§ What to do
Collect every line below that contains the word "white".

§ Scene geometry reasoning data
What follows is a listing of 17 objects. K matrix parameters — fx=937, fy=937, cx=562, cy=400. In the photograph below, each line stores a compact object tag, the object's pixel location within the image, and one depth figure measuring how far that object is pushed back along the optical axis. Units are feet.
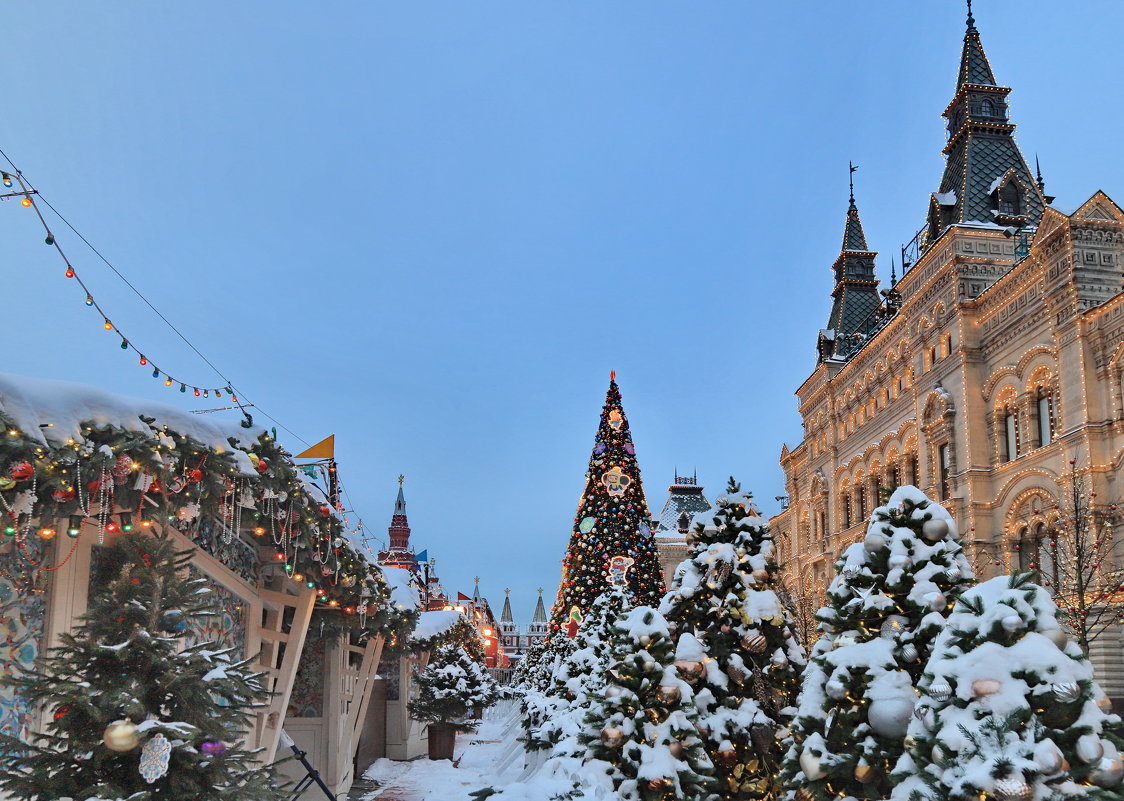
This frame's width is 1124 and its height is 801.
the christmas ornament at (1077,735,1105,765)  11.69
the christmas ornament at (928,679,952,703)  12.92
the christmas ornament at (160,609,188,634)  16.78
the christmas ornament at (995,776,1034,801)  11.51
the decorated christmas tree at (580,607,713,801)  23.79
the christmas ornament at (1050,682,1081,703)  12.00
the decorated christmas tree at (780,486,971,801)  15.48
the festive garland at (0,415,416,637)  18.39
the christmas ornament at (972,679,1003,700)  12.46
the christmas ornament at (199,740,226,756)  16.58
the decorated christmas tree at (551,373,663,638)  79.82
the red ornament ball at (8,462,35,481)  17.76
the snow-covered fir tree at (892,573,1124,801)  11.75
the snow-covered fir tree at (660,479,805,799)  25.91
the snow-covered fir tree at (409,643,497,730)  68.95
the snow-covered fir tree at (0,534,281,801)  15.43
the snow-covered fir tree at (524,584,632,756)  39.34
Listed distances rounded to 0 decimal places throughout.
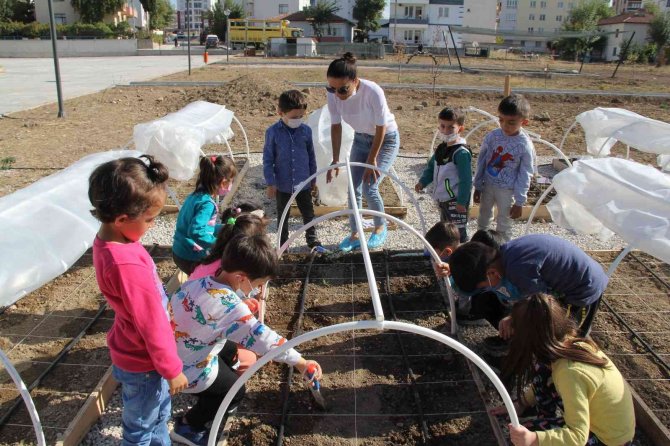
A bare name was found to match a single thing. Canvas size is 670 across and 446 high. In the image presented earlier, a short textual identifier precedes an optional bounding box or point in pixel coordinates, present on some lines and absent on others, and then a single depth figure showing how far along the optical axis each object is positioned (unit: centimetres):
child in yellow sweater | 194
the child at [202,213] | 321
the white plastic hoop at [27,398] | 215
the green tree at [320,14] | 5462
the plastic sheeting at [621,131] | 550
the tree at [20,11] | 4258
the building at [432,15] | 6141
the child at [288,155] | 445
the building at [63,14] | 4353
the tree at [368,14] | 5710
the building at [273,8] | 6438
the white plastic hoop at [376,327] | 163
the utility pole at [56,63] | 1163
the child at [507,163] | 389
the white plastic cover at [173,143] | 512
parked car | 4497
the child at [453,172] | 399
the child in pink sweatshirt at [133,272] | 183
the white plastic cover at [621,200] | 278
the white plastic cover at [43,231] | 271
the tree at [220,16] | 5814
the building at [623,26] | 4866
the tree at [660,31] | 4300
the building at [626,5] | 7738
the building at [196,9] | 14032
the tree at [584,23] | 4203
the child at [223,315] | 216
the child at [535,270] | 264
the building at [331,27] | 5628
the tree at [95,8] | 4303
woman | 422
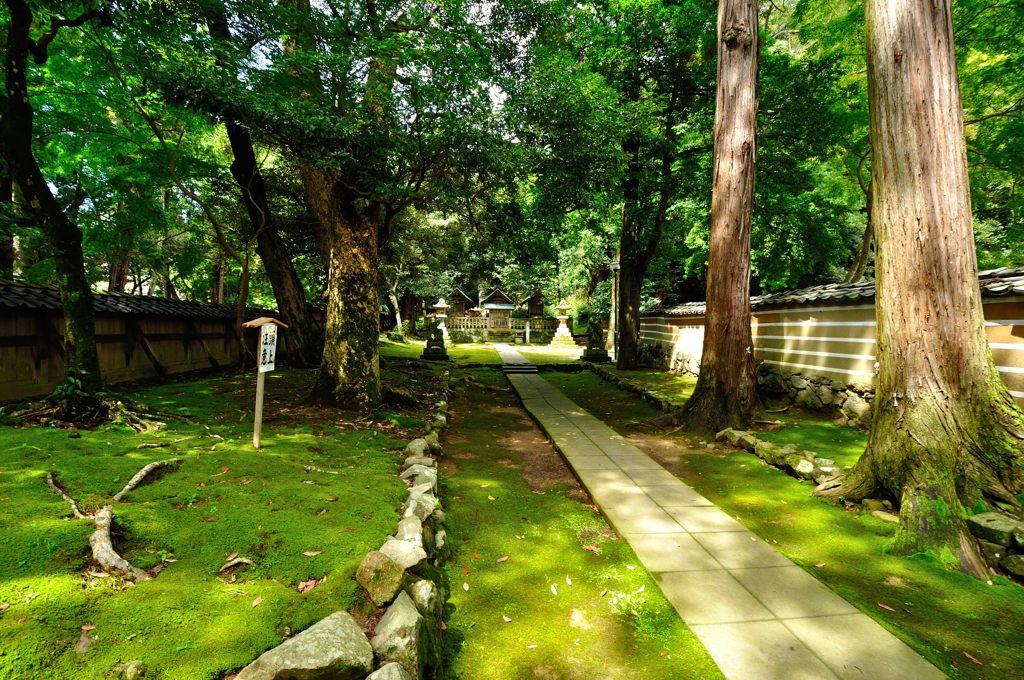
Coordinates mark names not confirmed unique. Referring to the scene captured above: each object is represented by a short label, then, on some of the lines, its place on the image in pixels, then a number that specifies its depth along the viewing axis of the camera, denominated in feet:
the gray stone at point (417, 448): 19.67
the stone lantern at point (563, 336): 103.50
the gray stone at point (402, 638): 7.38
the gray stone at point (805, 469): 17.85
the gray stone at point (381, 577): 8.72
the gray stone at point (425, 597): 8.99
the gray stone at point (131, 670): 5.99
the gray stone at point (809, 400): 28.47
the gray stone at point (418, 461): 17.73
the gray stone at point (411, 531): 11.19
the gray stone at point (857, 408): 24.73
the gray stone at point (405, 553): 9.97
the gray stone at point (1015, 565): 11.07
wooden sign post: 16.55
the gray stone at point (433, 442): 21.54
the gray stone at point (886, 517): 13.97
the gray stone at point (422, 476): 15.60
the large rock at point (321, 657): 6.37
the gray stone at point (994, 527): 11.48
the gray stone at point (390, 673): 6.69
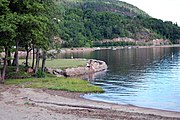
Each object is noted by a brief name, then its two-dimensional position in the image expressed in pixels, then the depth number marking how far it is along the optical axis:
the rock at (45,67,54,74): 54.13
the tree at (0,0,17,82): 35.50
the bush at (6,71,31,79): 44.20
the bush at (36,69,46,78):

§ Answer below
the white plastic hoop at [27,398] | 215
the white plastic hoop at [376,327] | 163
the white plastic cover at [173,143] | 512
the white plastic cover at [621,200] | 278
the white plastic cover at [43,231] | 271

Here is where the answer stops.